The Twelve Factor App

Submitted by peter on Mon, 01/15/2018 - 21:00

There is a set of application development guidelines worth reading at https://12factor.net/. They describe their guidelines with the following major point.

The twelve-factor app is a methodology for building software-as-a-service apps

Methodologies help you move toward a target. You use a methodology when the methodology provides the best route to your target. Some of the twelve factors are common to other methodologies and guidelines. Choose one or all factors. Compare them to your current approach. You might find something to improve your current or future projects.

Here are my observations based on experience across many projects.

Twelve Factors

First the twelve factors.

Codebase

One codebase tracked in revision control, many deploys

This is an excellent starting point. You should use version control when there is more than one developer or more than one release or more than one customer. You can then walk backwards from issues to the changes that caused the issues. You can help selected customers test a change before moving code from alpha status to beta status.

One version in version control requires really good comments in the change control system. the best approach is to have your issues tracked in an issue tracker and link issue items to code changes including code change reversions. Use Git or Github for version control, Mantis or JIRA for your issues, and provide a two way link.

Your one code base then has a history of development and decisions about change. The instant you create a different code base, you lose the connection to reasons for decisions in the other code base. At some time in the future, you will have to merge code and will run up against incompatibility.

When do you need a different code base? You might need a new code base for an upgrade from Perl to PHP, something I did a few times in the 1990s. The few uses for new code bases are really extreme and are usually the result of many years without a code refresh. Put the old code base in version control and connect every item of new code to the equivalent functionality in the old code.

Whatever you do, put the existing code in Git and connect the code to the development documentation, your project management, and issue tracking. Type in the reason for the change before starting the change. If you use automated testing, you should be able to write a test for the change before writing the change.

Dependencies

Explicitly declare and isolate dependencies

Dependencies are the bits of code you need but are not in your application. You can configure your computers to have everything. You cannot guarantee other people will have the same system level configuration. Consider one example. When you use Linux, you expect certain programs to always exist. I worked on two projects using Linux where common code was missing or had a different name/path.

When you use PHP, the PHP developers put their functions in front of system level code. You use their function. The PHP developers then choose between using system level functions or using the same code in PHP to remove system level dependencies.

Another example would be applications written in Java. The Java brag sheets tell us that Java is everywhere and Java based application can just use the local single copy of the Java run time, the JRT. Most Java applications work with only one version of the JRT so the applications include their own copy of the JRT to avoid all the incompatibilities.

The Twelve Factor approach declares all dependencies and has them automatically included through a loader/manifest system appropriate to the programming language used for the application. Another approach is to check all the dependencies during the installation configuration step.

Both options occur too late, they both wait until the first use. You really need something you can send ahead to check the target system before the customer commits to your app.

Config

Store config in the environment"

Dataset
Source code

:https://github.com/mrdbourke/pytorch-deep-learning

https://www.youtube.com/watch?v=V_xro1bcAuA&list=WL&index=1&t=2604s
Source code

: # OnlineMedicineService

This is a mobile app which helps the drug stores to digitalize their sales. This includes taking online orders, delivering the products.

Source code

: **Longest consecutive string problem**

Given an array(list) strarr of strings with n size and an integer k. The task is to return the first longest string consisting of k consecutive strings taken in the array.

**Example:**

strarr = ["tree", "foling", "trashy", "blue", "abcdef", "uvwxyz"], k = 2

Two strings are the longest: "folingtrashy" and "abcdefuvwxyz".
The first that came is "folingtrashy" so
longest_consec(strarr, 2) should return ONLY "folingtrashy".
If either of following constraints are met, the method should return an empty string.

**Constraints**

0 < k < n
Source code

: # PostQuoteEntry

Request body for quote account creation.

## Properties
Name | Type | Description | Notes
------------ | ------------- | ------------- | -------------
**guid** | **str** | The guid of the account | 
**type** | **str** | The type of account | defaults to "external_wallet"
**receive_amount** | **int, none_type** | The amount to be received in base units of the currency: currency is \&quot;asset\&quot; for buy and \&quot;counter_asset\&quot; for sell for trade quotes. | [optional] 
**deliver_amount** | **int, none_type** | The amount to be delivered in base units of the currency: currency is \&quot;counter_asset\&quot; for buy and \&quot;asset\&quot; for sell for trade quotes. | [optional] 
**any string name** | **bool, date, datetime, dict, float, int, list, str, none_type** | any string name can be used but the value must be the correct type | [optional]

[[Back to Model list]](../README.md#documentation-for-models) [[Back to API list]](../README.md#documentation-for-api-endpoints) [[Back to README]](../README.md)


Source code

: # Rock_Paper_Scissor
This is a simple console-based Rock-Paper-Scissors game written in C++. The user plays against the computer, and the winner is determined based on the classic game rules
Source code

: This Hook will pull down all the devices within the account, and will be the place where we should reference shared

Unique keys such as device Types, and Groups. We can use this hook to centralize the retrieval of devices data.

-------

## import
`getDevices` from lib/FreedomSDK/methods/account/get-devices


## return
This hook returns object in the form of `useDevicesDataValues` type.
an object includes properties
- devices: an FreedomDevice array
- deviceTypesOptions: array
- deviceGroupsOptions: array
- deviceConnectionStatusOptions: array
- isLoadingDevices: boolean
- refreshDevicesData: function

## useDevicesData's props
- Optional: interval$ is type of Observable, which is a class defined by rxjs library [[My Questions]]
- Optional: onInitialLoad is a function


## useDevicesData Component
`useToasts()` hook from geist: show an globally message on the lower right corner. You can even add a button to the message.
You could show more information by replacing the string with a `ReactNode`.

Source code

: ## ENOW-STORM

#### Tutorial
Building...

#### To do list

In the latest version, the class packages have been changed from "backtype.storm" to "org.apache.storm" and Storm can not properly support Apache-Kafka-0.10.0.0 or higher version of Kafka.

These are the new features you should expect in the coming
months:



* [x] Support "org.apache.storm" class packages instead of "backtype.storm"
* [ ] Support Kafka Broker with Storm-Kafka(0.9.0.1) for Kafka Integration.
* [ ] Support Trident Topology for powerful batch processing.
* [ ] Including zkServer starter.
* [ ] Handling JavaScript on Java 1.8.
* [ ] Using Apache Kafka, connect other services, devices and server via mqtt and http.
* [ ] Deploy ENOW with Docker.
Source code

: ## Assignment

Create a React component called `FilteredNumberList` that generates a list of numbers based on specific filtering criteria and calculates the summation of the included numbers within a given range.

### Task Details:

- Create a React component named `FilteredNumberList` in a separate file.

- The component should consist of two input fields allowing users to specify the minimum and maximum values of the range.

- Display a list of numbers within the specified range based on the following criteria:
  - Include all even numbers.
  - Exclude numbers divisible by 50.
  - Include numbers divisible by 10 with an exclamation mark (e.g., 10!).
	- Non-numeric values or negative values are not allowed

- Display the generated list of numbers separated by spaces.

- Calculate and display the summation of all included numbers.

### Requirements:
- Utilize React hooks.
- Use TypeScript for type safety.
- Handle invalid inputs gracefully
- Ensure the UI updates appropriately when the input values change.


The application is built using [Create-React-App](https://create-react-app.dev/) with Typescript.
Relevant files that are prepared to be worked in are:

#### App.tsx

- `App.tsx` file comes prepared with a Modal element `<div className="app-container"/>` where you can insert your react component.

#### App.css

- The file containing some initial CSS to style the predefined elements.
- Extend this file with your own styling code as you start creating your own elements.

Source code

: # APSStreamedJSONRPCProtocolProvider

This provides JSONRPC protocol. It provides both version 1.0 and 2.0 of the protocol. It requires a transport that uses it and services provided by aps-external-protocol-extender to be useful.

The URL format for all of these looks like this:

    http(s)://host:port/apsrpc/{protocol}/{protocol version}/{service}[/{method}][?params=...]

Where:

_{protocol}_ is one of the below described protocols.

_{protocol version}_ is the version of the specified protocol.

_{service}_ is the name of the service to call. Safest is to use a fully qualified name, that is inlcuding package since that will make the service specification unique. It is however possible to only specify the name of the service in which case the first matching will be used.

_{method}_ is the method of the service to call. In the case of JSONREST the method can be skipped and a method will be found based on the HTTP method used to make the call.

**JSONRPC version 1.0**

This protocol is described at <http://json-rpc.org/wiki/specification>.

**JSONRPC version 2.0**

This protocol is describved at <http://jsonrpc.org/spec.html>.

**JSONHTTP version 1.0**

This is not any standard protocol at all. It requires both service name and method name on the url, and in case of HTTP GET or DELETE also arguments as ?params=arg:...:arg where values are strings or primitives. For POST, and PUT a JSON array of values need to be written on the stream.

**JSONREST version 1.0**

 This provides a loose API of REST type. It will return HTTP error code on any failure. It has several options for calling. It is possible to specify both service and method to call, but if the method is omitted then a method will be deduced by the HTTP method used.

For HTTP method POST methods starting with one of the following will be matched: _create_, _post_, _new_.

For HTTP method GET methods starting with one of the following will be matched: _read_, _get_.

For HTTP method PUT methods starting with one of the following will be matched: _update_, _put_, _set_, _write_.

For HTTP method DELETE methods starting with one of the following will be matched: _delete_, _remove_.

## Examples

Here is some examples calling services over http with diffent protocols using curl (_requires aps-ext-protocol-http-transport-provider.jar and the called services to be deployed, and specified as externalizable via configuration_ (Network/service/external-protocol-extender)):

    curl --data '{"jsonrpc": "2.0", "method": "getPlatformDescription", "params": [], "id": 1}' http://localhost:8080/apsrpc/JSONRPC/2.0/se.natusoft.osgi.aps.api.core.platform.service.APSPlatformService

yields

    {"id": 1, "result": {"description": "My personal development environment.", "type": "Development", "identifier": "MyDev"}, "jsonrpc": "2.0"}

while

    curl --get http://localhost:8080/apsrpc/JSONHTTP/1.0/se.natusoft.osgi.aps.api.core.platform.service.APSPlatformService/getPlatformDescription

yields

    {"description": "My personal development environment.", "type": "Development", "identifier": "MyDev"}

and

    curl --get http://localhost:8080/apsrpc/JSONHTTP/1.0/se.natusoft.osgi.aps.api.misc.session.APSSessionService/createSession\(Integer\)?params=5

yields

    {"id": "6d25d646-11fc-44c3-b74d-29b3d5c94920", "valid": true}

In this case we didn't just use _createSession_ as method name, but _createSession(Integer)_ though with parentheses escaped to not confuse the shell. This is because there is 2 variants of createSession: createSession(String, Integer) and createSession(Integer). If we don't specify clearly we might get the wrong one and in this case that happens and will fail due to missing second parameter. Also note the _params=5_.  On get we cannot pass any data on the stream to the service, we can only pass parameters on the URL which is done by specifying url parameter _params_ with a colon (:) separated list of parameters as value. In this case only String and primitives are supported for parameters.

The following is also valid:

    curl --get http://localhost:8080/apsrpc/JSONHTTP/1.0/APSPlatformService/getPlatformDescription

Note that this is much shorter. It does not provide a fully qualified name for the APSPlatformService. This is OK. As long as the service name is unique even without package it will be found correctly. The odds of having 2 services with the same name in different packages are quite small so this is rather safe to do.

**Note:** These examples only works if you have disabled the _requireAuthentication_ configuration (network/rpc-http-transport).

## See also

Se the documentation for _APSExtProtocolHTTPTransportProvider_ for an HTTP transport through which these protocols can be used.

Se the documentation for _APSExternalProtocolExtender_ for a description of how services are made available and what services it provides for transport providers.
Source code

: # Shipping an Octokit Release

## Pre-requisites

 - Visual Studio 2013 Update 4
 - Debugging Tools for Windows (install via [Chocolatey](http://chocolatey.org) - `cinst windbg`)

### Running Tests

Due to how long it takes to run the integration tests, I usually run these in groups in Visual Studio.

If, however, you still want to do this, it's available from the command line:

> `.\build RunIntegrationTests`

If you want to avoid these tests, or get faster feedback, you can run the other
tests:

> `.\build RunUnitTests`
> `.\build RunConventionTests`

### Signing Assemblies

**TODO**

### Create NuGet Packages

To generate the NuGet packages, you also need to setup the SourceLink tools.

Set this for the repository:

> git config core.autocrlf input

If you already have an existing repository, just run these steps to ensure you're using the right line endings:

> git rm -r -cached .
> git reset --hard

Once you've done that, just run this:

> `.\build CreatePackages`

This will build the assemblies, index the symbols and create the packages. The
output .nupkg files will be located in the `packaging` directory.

Tasks for this exercise
a - Return the passage of the Twelve Factor App post starting at "The twelve-factor app" and ending at "the twelve factors.".
b - Which tools does the Twelve Factor App post recommend for version control and for issue tracking? List them all.
c - According to the Twelve Factor App post, why do most Java applications include their own copy of the JRT?
The entries have no connection to the Twelve Factor App post.

Responses for each task
a -
The twelve-factor app is a methodology for building software-as-a-service apps

Methodologies help you move toward a target. You use a methodology when the methodology provides the best route to your target. Some of the twelve factors are common to other methodologies and guidelines. Choose one or all factors. Compare them to your current approach. You might find something to improve your current or future projects.

Here are my observations based on experience across many projects.

Twelve Factors

First the twelve factors.

b -
Version control: Git, Github
Issue tracking: Mantis, JIRA

c - Most Java applications work with only one version of the JRT, so they carry their own copy to avoid all the incompatibilities.